Sobre a música esquecida
Eu poderia escrever sobre as bandas e os cantores de que gosto. Poderia dizer, por exemplo, que me identifico muito com as letras da Legião Urbana, que The Cranberries tem músicas perfeitas para se ouvir após um encontro perfeito, que “Always where I need to be” do The Kooks me dá vontade de sair dançando pela casa, que Chico Buarque me faz, ao contrário, ter vontade de ficar encolhida no sofá, apenas escutando. Mas eu não poderia, por exemplo, dizer quantos CDs cada um deles já produziu, quais as músicas que resumem a essência da banda ou cantor, quais os nomes completos de cada integrante. Eu não sou desse tipo de pessoa. Admiro muito quem tem na música a sua maior curiosidade e o seu maior prazer, quem pesquisa, discute, coleciona, vai a shows, toca numa banda, aprende piano, violão, flauta transversa, violino e agogô aos 5 anos de idade. Já eu, troco letras de músicas com freqüência, erro o ritmo, esqueço nomes, rostos, estilos e sempre achei que cordas, teclados e baquetas não combinam bem com a minha (des)coordenação motora. O que não elimina a minha vontade de aprender, que fique claro.
Prefiro deixar essa tarefa de recomendações de discografias a quem realmente sabe ou tem confiança suficiente para opinar sobre. Mas o que sobra pra mim então? Não posso escrever sobre a parte técnica da música, com todas as suas peculiaridades complexas e maravilhosas. Poderia escrever sobre as sensações que músicas diversas me provocam, mas isso acabaria por tirar um pouco da mágica daqueles momentos só meus. E era nisso em que estava pensando enquanto voltava a pé para casa, atravessando a Redenção, debaixo de um sol de 27 graus. Sobre o que escrever?

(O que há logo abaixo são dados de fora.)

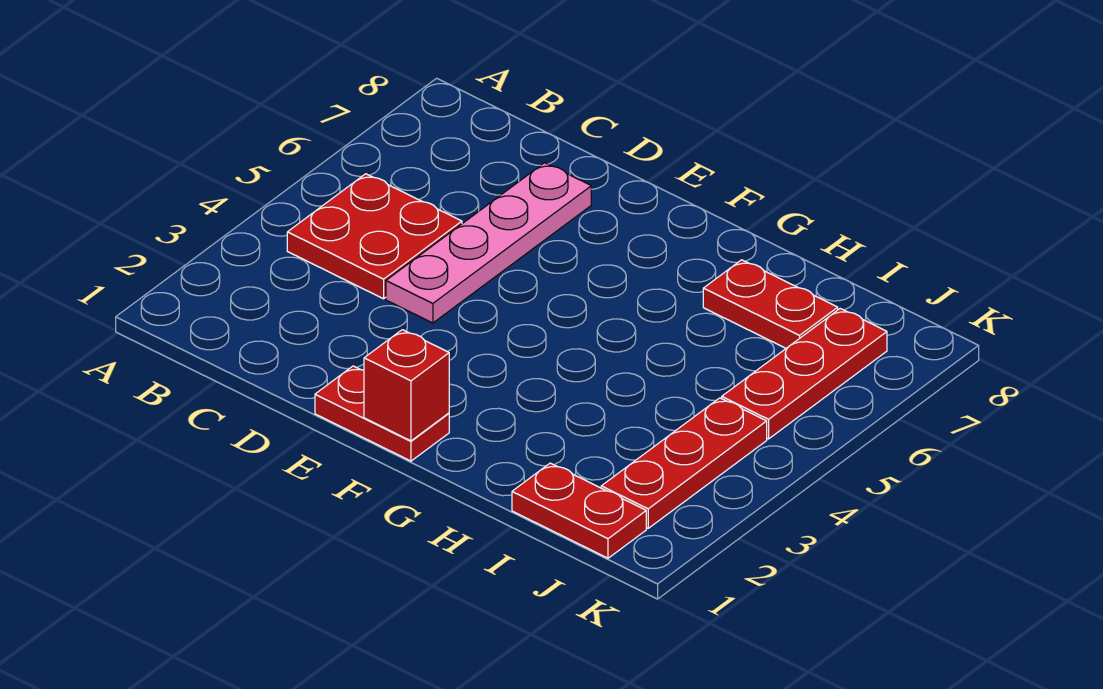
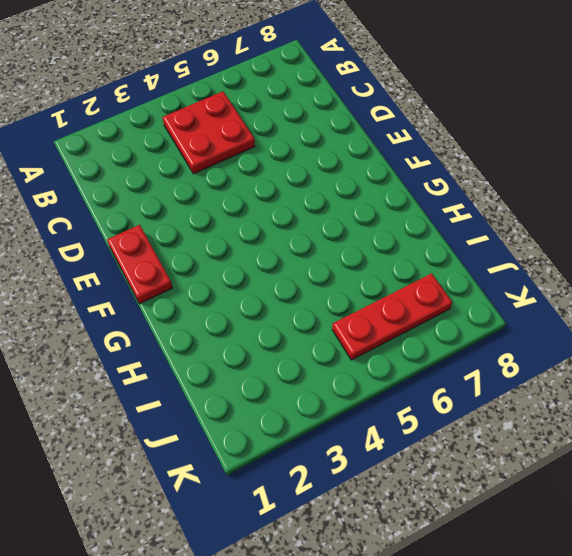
none -> pink plate D4:D7 level 1
none -> red plate H7:I7 level 1

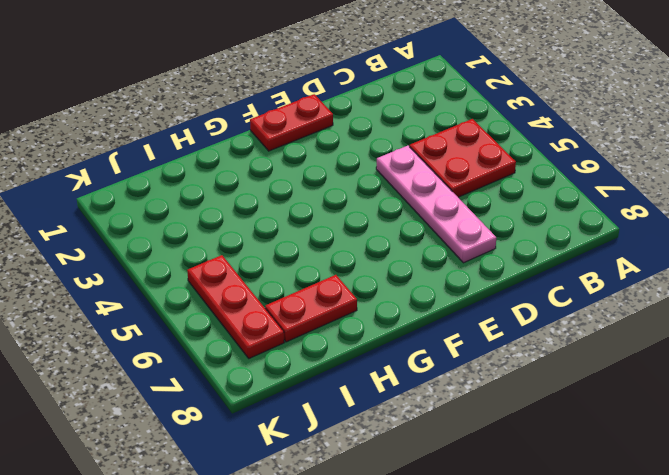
none -> red plate I1:J1 level 1
none -> red plate J2:J4 level 1

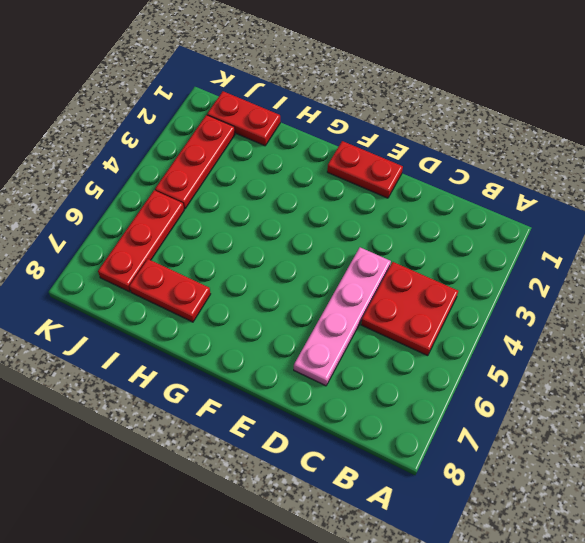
none -> red brick F1 level 2

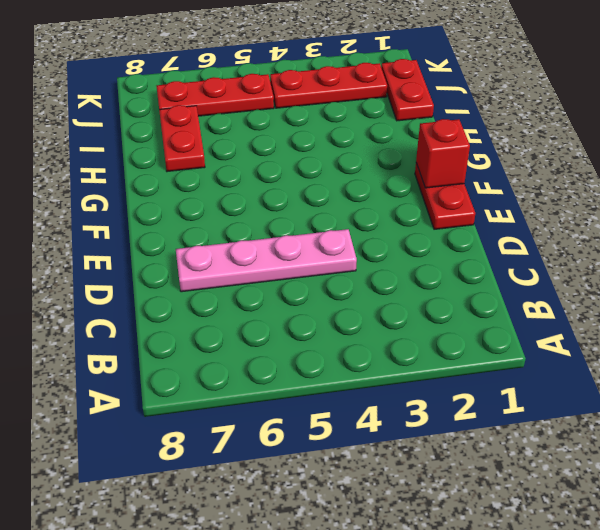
none -> red plate B4:C5 level 1

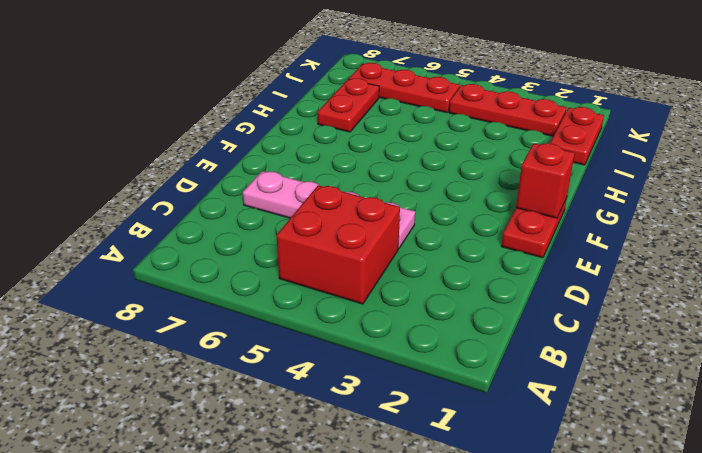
red brick B4:C5 level 1 -> red plate B4:C5 level 1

E no fugaz intervalo entre um pensamento e outro, quando seus cinco sentidos finalmente captam as pessoas, o ambiente, os cheiros e sons à sua volta, e a sua mente parece aterrizar de algum lugar do espaço sideral, eu tive a súbita epifania, a la personagens de Clarice Lispector. Eu já sei sobre o que vou escrever!
E essa certeza foi como uma bofetada nos meus cinco, até então anestesiados, sentidos. Desse momento em diante eu comecei a prestar atenção nos sons ao meu redor. E eram tantos! O suave farfalhar das folhas das árvores, galhos e folhas sendo remexidos por algum passarinho em busca de alimento, o cascalho sendo pisoteado por dois amigos conversando, as rodas da bicicleta em movimento, um homem que cantarolava desafinado na minha frente, a água jorrando do chafariz, as turbinas de um avião que cortava o céu naquele exato segundo, serras elétricas e pancadas de metal de alguma obra distante, as pombas do meu lado com seu arrulhar preguiçoso, conversas, risos. Em contraste com esse reaggae desconexo, próximo dali, na Av. João Pessoa, um tambor de caos batia incessante: carros, ônibus, buzinas, burburinho de gente apressada. A música de outra realidade que nunca pára o seu ritmo acelerado. Muitas vezes, por causa dessa música enlouquecedora, costumamos desconectar nossa mente do presente e deixar nossos pensamentos divagarem em outras batidas, as sintéticas. Admito que esse desligamento é fundamental se quisermos manter alguma sanidade mental, e as músicas que citei lá em cima me ajudam com grande louvor nessa tarefa.
Porém, nesse jogo de surdez voluntária, ignoramos quase por completo as músicas que estão presentes nos acontecimentos do dia- a-dia. E elas podem não ser tão harmoniosas e agradáveis quanto o som de um violão, uma guitarra, um teclado ou um vocal afinado, mas são incríveis na sua espontaneidade. E a combinação das batidas do meu coração com o som das teclas enquanto digito me faz perceber que, seja o som da chuva caindo no telhado ou seja o bom e velho rock’n roll, a melhor música ainda é aquela que te faz querer estar vivo para poder escutá-la.